Council OK’s Armory Rate Hike

WINNSBORO – Renting the Town of Winnsboro’s Old Armory is going to get more expensive in 2013, according to a vote by Town Council Jan. 8. Council voted 3-0 to raise the rates on Armory rental by $100 for the new year, upping the rental fee to $550. Councilmen Danny Miller and Jackie Wilkes were not in attendance and did not vote on the rate change.

Council also voted on a change to their gratis use agreements for the Armory. Previously, groups granted gratis use of the Armory had also had the clean-up fee of $200 waived. Jan. 8, Council voted to no longer waive the clean-up fee.

Earlier in the meeting, Council announced that they would be accepting applications for their annual awards (employee, citizen, volunteer and business of the year) through Feb. 14. The awards will be announced in March. Council noted that last year’s winners in individual categories would not be eligible for the same awards this year and that individuals would be eligible for recognition in only one category.
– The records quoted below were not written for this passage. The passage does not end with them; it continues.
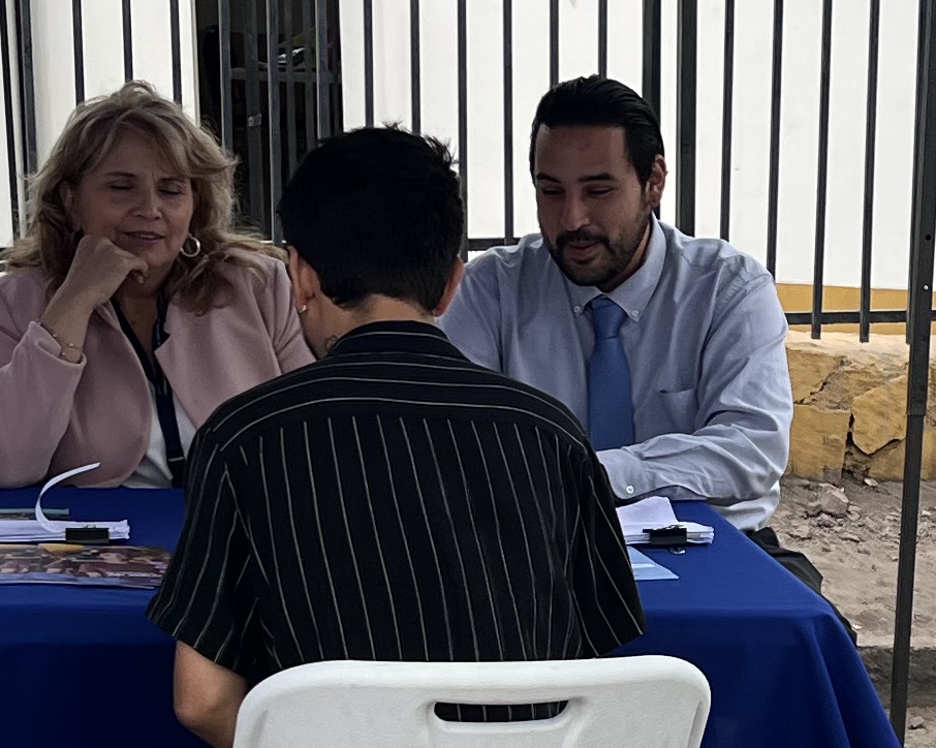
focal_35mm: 113
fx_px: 3129
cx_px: 657
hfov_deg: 17.0
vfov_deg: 13.6
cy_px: 539
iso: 50
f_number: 1.5
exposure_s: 1/1838
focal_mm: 5.7
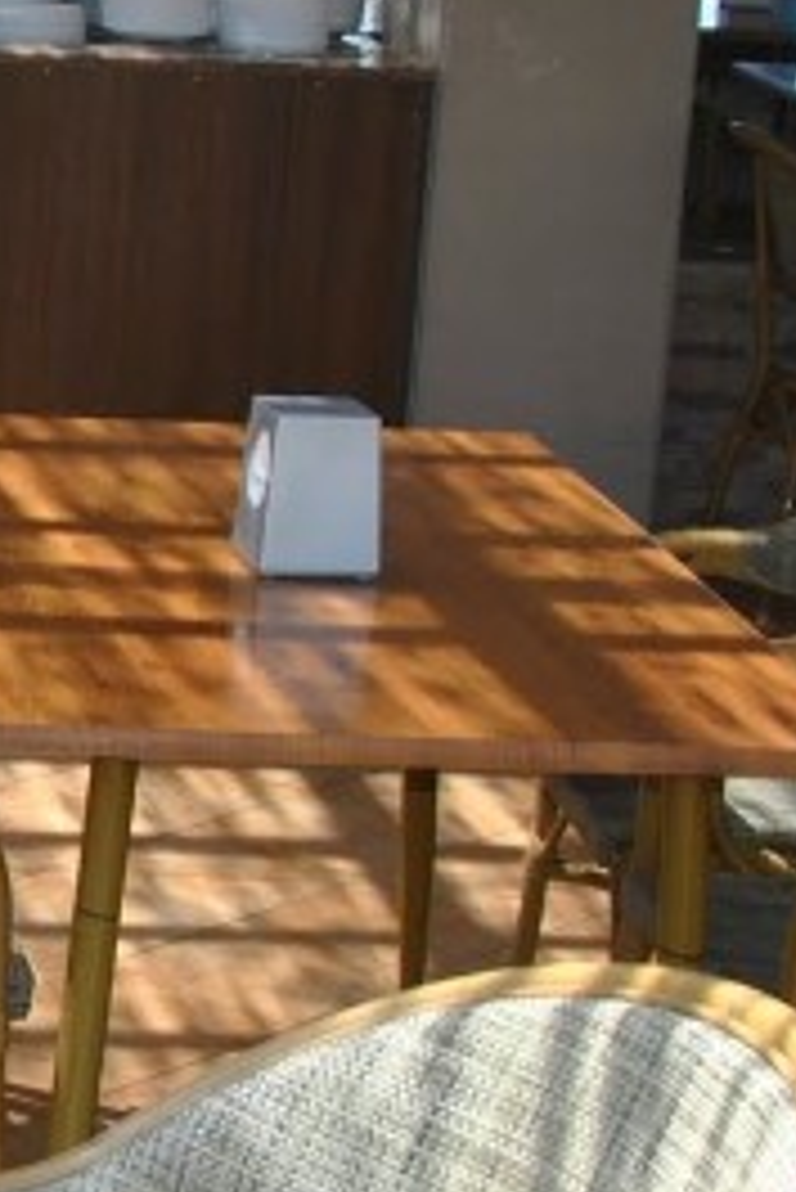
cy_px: 657
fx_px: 4306
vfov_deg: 15.8
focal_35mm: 130
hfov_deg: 10.2
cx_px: -394
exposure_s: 1/200
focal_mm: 20
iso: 100
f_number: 5.6
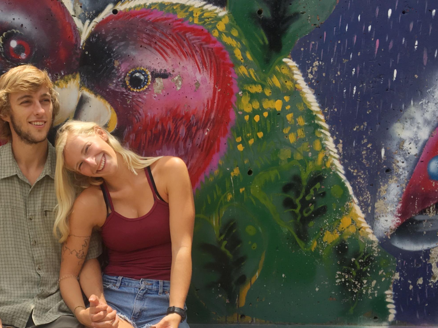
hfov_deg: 31.8
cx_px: 86
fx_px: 746
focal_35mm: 59
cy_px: 252
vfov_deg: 24.5
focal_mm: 4.15
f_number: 2.2
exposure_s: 1/1972
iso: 25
Nominations may be made through the Town’s new Web site,

Absent from the Jan. 8 meeting was any input from the Friends of Mt. Zion Institute (FOMZI) on the fate of the Mt. Zion school building. Last month, Council voted to sever ties with Red Clay Development, the North Carolina firm that, nearly three years ago, purchased the Mount Zion Institute from the Town for $100,000.

“We feel like the FOMZI people are very dedicated to the project,” Winnsboro Mayor Roger Gaddy said following the split with Red Clay last month. “Whether or not they’ll be able to make the financial commitment that will be necessary will be their decision, but we’re willing to explore different avenues with them and to work closely with them in any way we can to hopefully save the project.”
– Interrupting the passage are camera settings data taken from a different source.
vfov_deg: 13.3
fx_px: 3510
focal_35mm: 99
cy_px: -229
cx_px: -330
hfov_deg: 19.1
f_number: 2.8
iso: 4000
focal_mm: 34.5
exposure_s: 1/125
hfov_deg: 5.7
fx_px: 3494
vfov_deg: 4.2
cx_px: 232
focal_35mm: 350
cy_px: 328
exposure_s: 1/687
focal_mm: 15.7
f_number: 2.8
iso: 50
FOMZI’s Vicki Dodds said this week that FOMZI had met with Mayor Gaddy and members of Council in early January.

“We were encouraged by their receptiveness to our thoughts and our plans and think we at least have a commitment of time and verbal support,” Dodds said. “I can’t speak to their procedures as far as taking the buildings back from Red Clay but, for now, FOMZI will continue our action plan and has begun work on the grounds as of this weekend.”

A revised contract between Winnsboro and the City of Columbia, designed to bring an additional 600,000 to 1 million gallons of water into the Winnsboro water system, has also not been addressed. Steve Gantt, Columbia’s City Manager, said at the end of December that Columbia’s City Council would vote on the new contract in January. Council did not take the matter up at their Jan. 8 meeting.

Fairfield County, meanwhile, has agreed to spend the $400,000 to purchase pumping equipment, which will be necessary to feed water from Columbia and into the tower on Highway 34 near Ben Arnold.